An agent's persona doesn't have to be written in Java. Atmosphere treats an agent as an artifact — a directory of Markdown — that a small Java @Agent host loads, reading the OpenClaw canonical workspace layout directly: AGENTS.md, SOUL.md, USER.md, IDENTITY.md, and the skills/ tree. Point Atmosphere at an OpenClaw workspace authored without any Atmosphere extensions and it runs as-is — no conversion step. That's the whole compatibility promise: the adapter is discovered through an AgentWorkspace SPI, so the layout is recognized and loaded, not rewritten.

When you want Atmosphere's extras, you colocate files the OpenClaw spec ignores — CHANNELS.md, MCP.md, PERMISSIONS.md, SKILLS.md, and RUNTIME.md. Atmosphere reads them and surfaces their contents on the loaded agent definition for downstream primitives to pick up. Your agent stays portable; Atmosphere just reads more of the directory.

Skills: an agent you can share

The same artifact thinking shows up one level down, at the level of a single agent's personality and tools. A skill is a SKILL.md file — YAML frontmatter (name, description, and metadata) followed by Markdown that becomes the agent's system prompt, with ## Tools, ## Guardrails, and ## Channels sections — ## Tools is cross-referenced against your @AiTool methods, while guardrails and channels feed policy and routing. You point an agent at one with @Agent(skillFile = "skill:research-agent") and that file is the agent.

Skills resolve from the classpath first — a bundled atmosphere-skills artifact ships curated skills offline — and the CLI can also fetch trusted skill files or registry entries from the separate atmosphere-skills repository. That gives you a workflow: browse with atmosphere skills list, scaffold a project from one with atmosphere import <id>, or wire several into a multi-agent app with atmosphere compose. Remote imports are restricted to trusted sources unless you pass --trust. An agent stops being code you write and becomes a file you can pull, version, and share.

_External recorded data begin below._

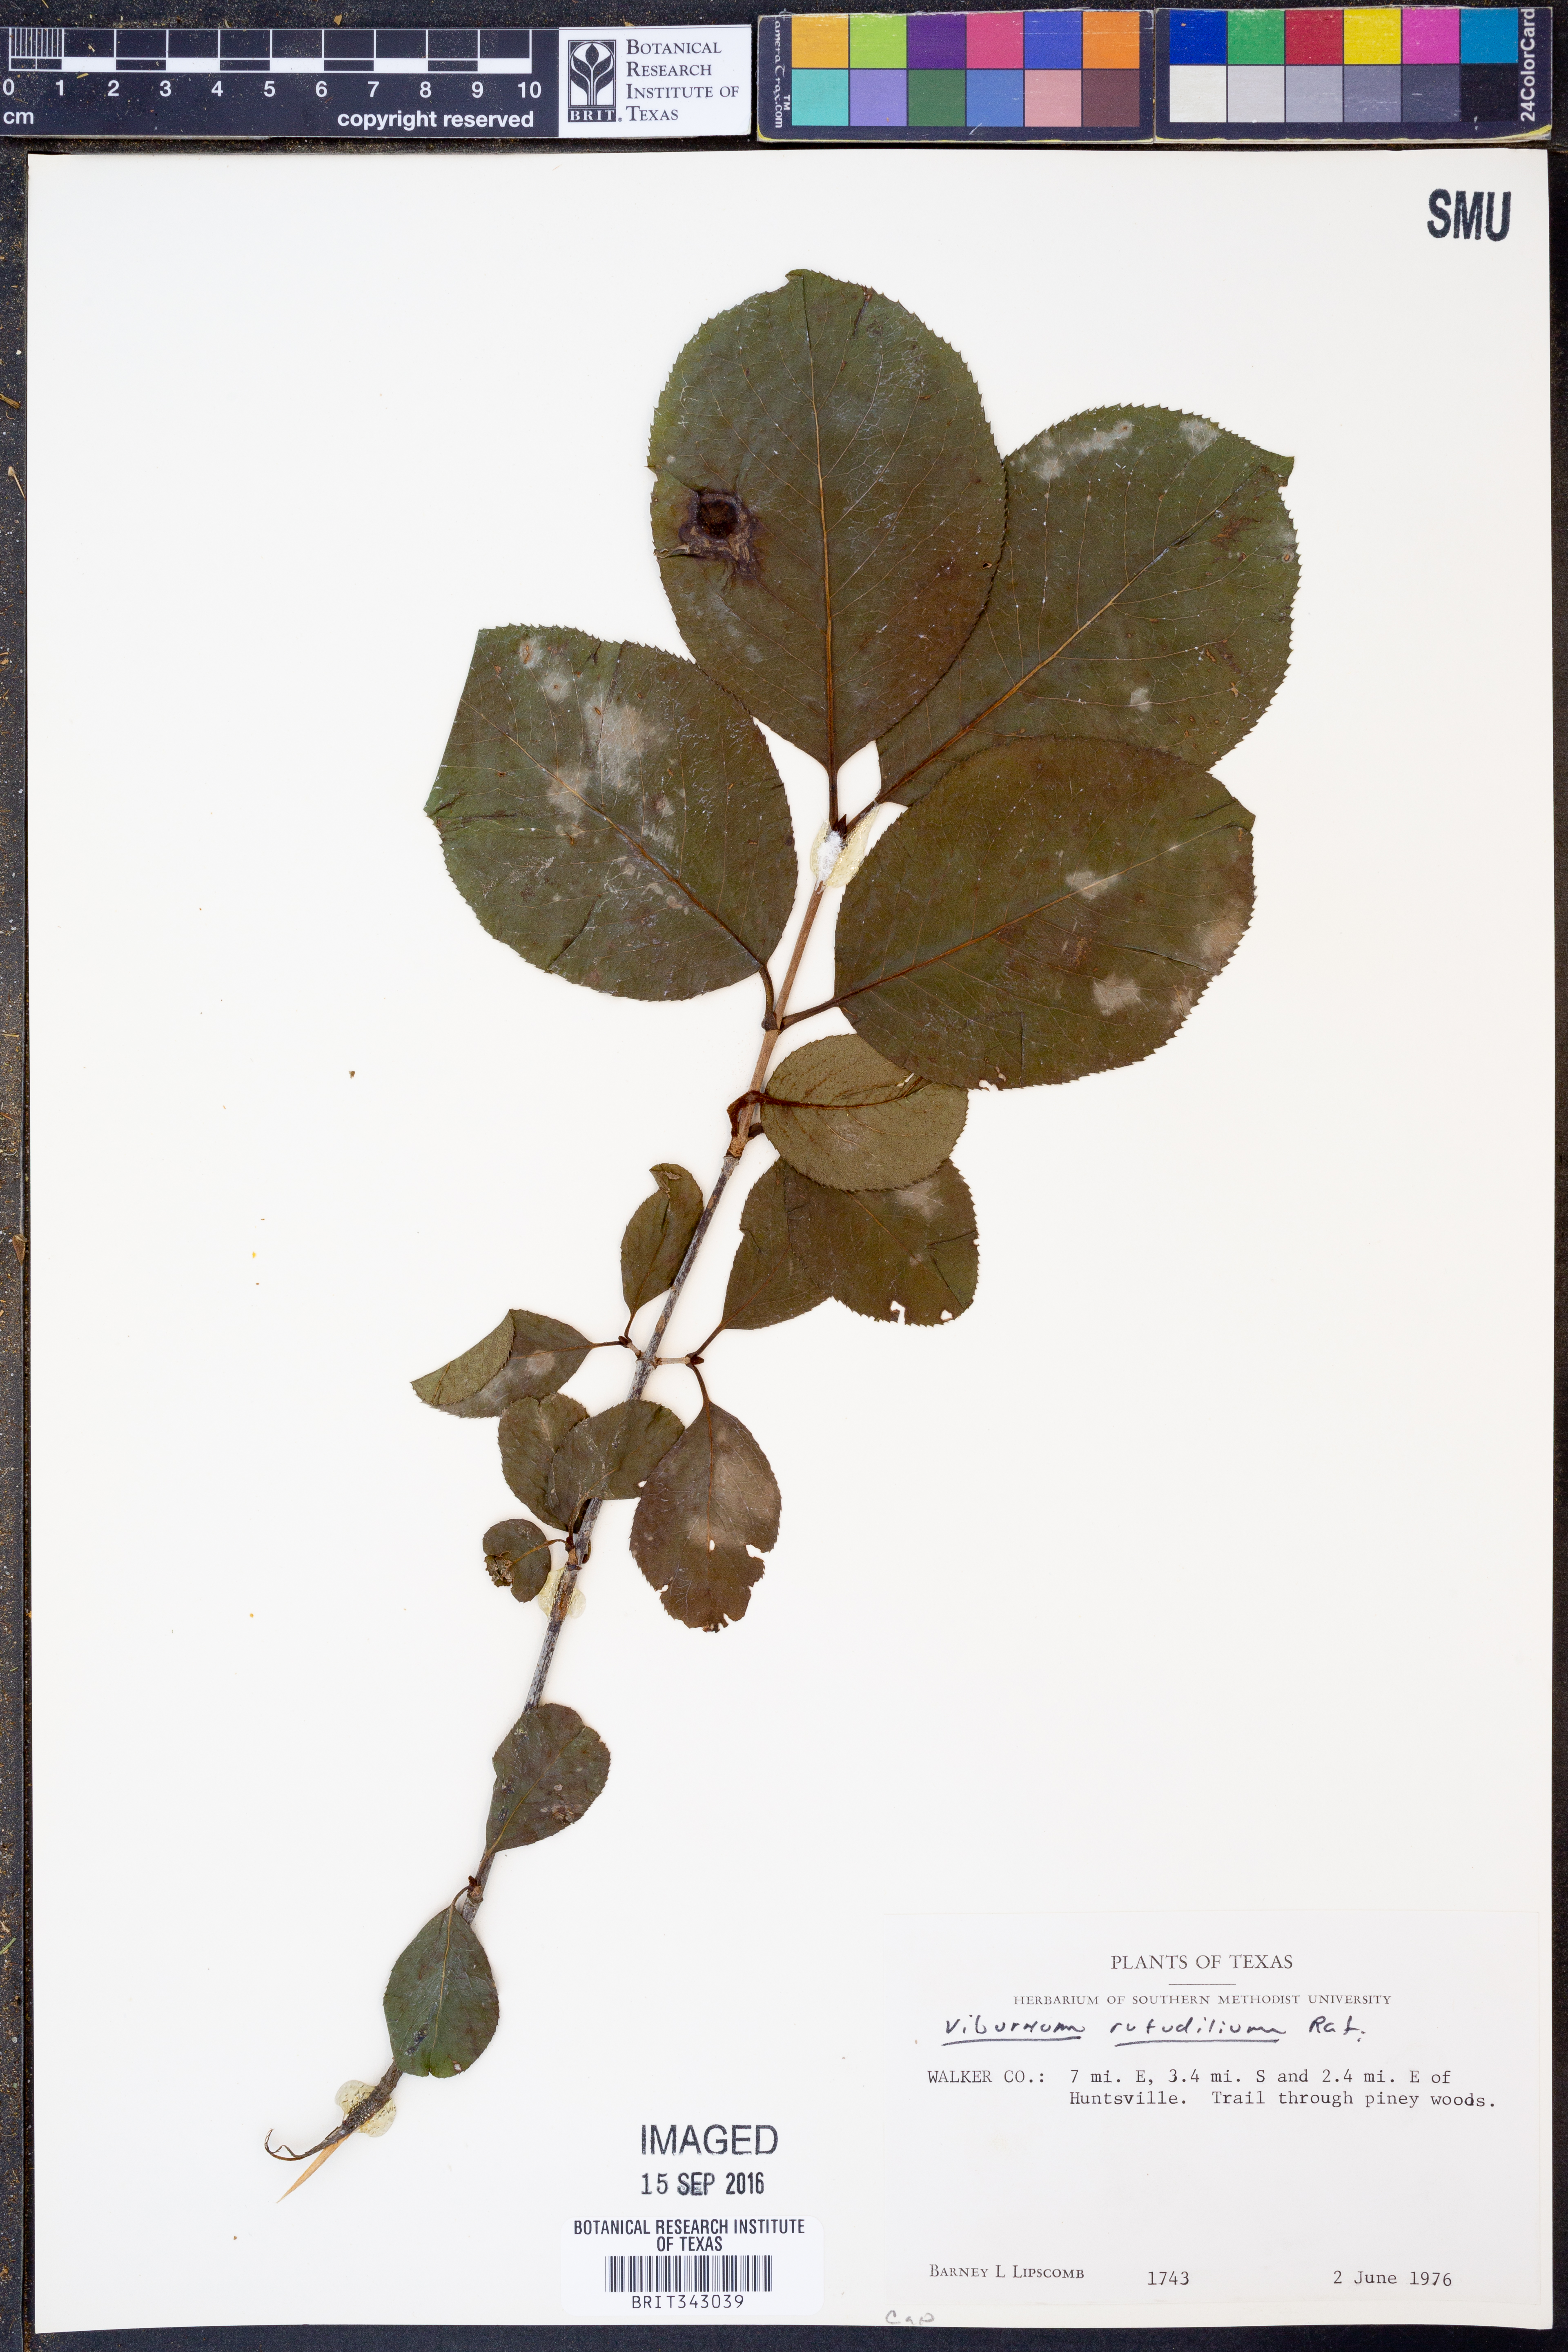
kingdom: Plantae
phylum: Tracheophyta
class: Magnoliopsida
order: Dipsacales
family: Viburnaceae
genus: Viburnum
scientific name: Viburnum rufidulum
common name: Blue haw
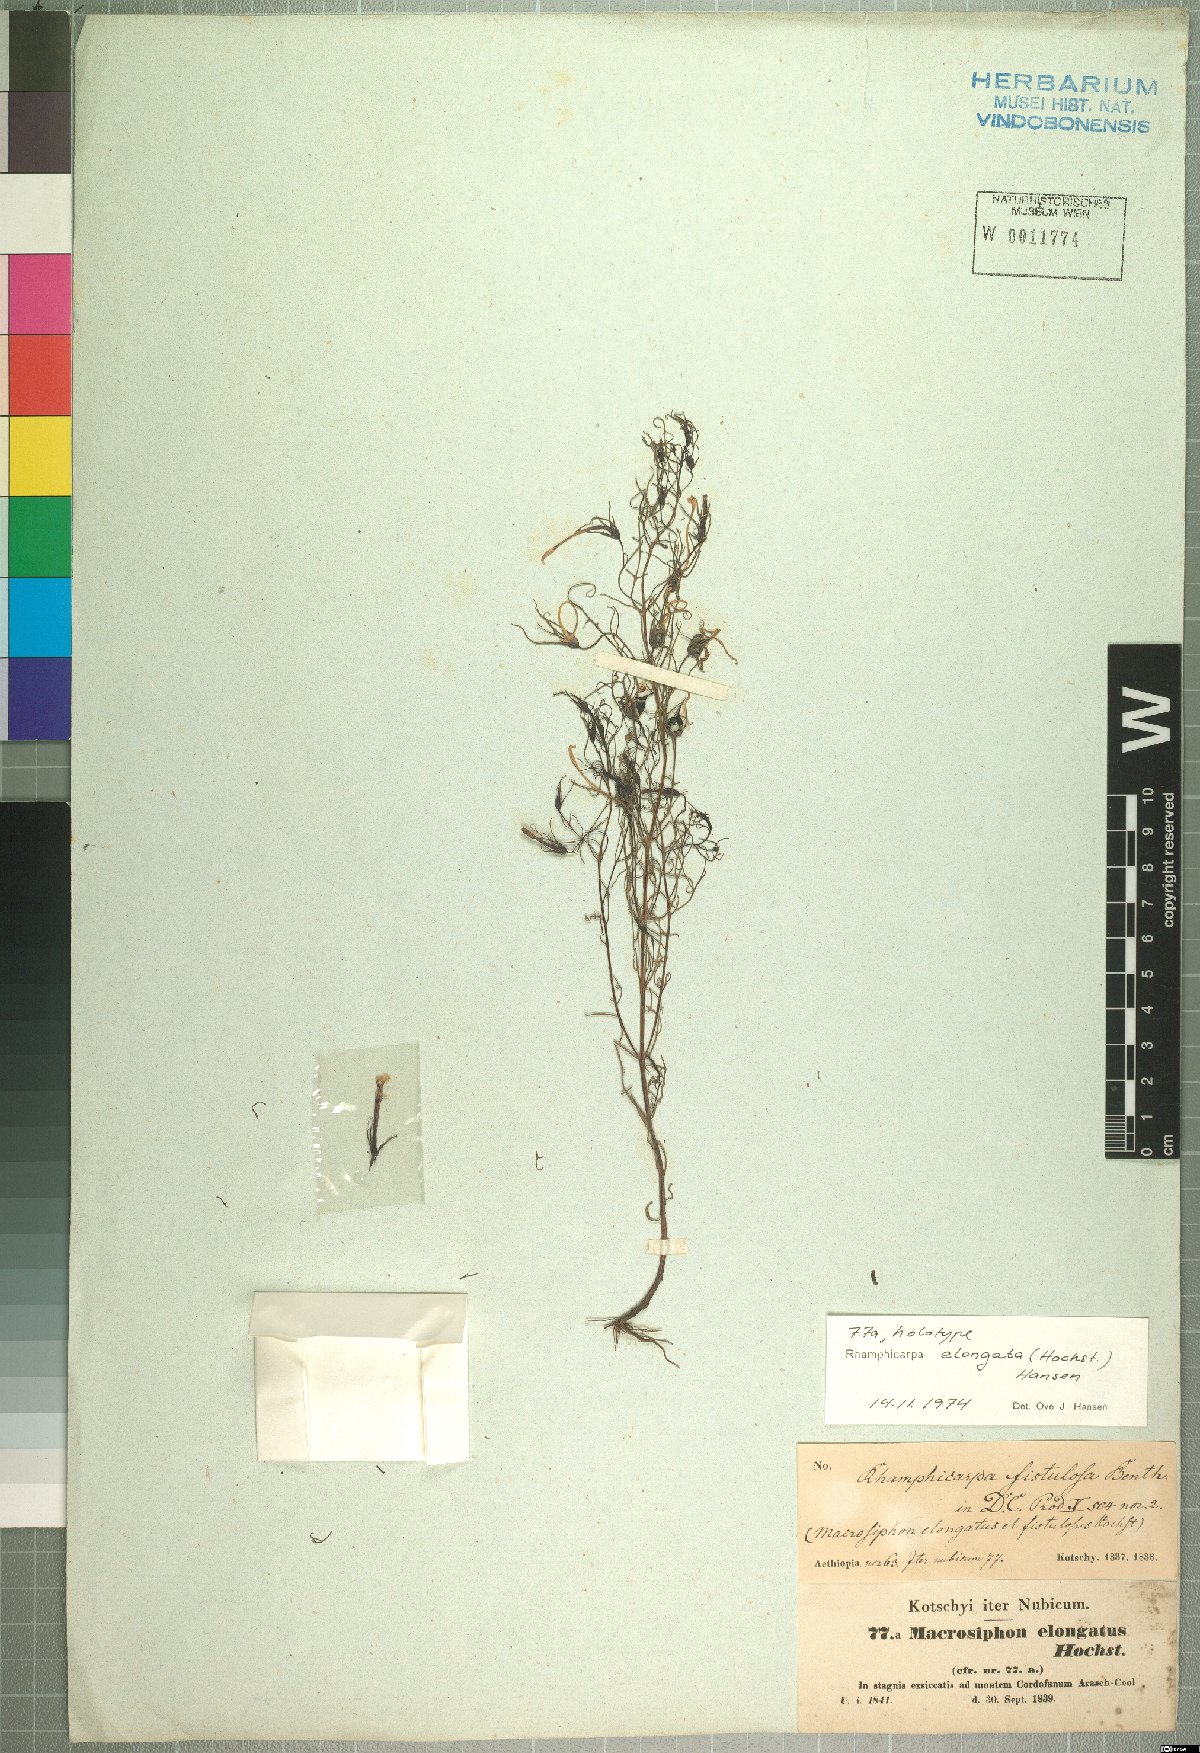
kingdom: Plantae
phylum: Tracheophyta
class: Magnoliopsida
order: Lamiales
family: Orobanchaceae
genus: Rhamphicarpa
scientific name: Rhamphicarpa elongata
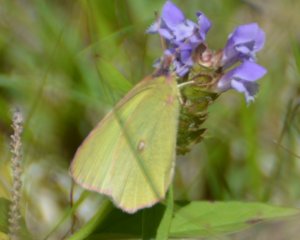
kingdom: Animalia
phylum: Arthropoda
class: Insecta
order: Lepidoptera
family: Pieridae
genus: Colias
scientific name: Colias interior
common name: Pink-edged Sulphur
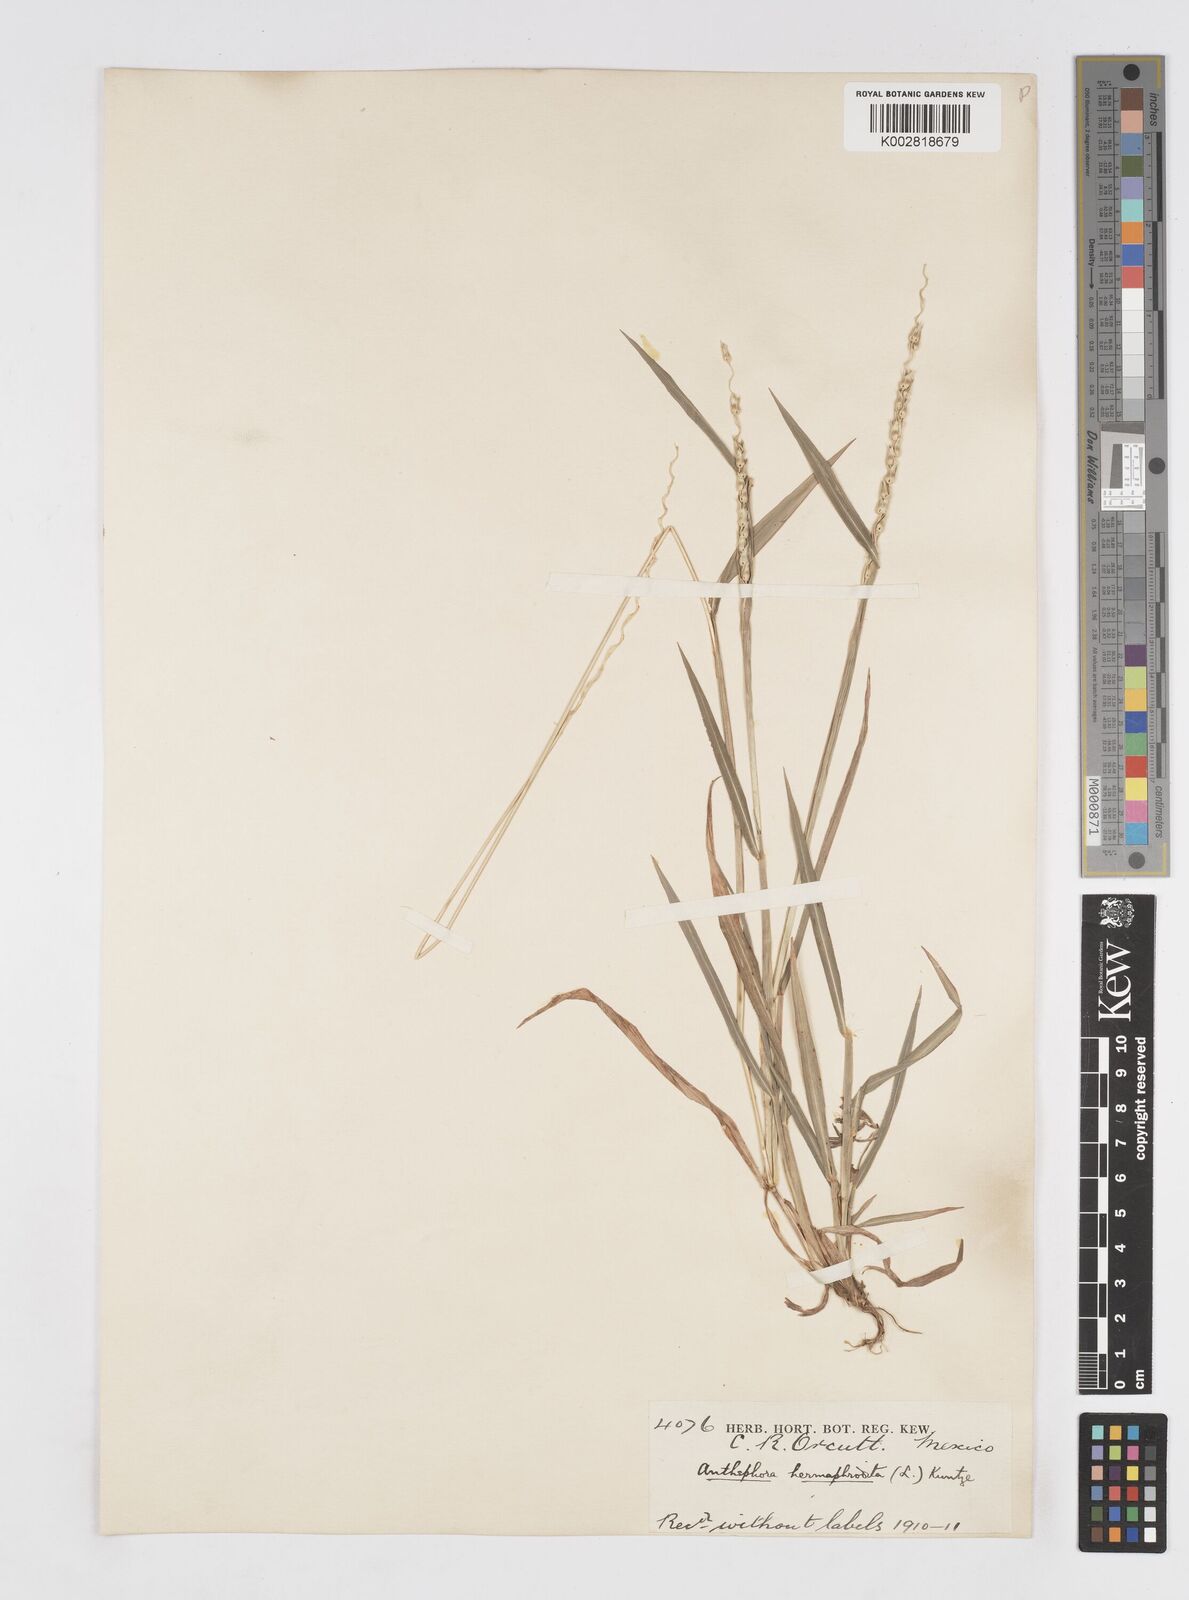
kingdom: Plantae
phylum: Tracheophyta
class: Liliopsida
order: Poales
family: Poaceae
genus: Anthephora
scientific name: Anthephora hermaphrodita
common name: Oldfield grass
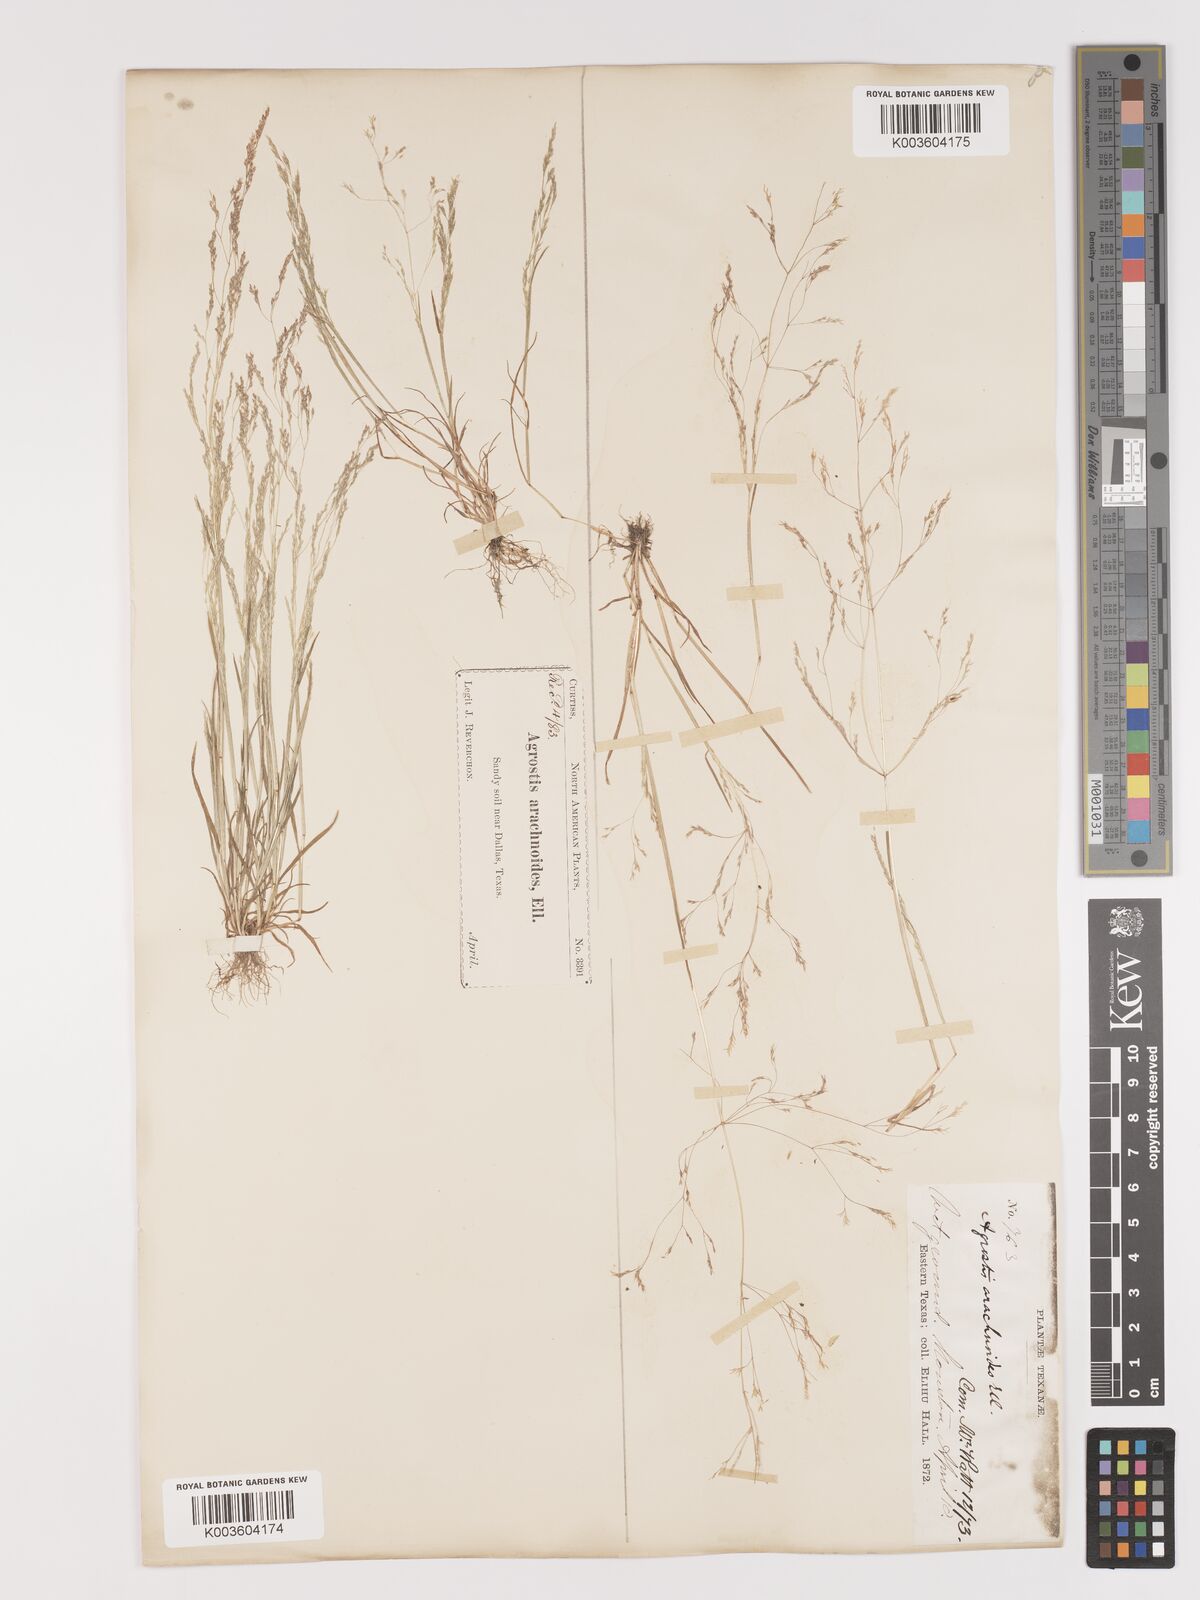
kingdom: Plantae
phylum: Tracheophyta
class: Liliopsida
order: Poales
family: Poaceae
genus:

Runtime truth, not classpath truth

One principle shaped the whole design: a runtime only advertises a capability it actually performs. Each adapter's capability set — drawn from a vocabulary of twenty-two — is pinned by a contract test, so an adapter's capabilities() can't silently drift from what it declares, and the built-in runtime's native paths are checked behaviorally. When I added native structured output, the three runtimes whose adapter path doesn't thread a schema into the provider call simply don't declare it. If you've been burned by frameworks that promise more than they deliver, that's the part I cared about most.

Try it

Getting started is one dependency. Add atmosphere-ai-spring-boot-starter and a single @Agent-annotated class is a running, streaming chat app — it pulls the transport, the AI pipeline, and the agent layer, and auto-configures the framework and the Console. (Transport only, no AI? Use the lean atmosphere-spring-boot-starter.) Prefer to scaffold? The CLI does it in one line — atmosphere new my-app --template ai-chat, then ./mvnw spring-boot:run. The CLI exposes fourteen starters — chat, a one-dependency agent, AI chat, tools, RAG, MCP, multi-agent, classroom, governance, coding, guarded-agent, assistant, browser-agent, and a dentist agent — all sparse-cloned from the real sample applications. Kotlin is a first-class option too — there's a small DSL and coroutine extensions — and for an enterprise console you can pull a single atmosphere-admin-bundle that wires the runtime, AI, coordinator, RAG, checkpoints, and durable sessions together.

Deploying in a container is first-class too. The atmosphere compose scaffold emits a Dockerfile (a slim eclipse-temurin:21-jre-alpine base, EXPOSE 8080) and a docker-compose.yml alongside the project, so your agent ships as an image with no extra setup — and one of the samples ships a Jaeger compose file you bring up alongside the app (run with ./mvnw spring-boot:run) to show the OpenTelemetry traces. (Worth not confusing with the Docker sandbox from earlier: that one runs the model's own generated code in a throwaway container; this is just packaging the Atmosphere app itself.)

Atmosphere is Apache 2.0, JDK 21, and the AI layer is additive — it doesn't disturb the transport you may already run in production. I'm not selling you a model wrapper. If the streaming-first framing is wrong for your use case, I'd genuinely like to hear why.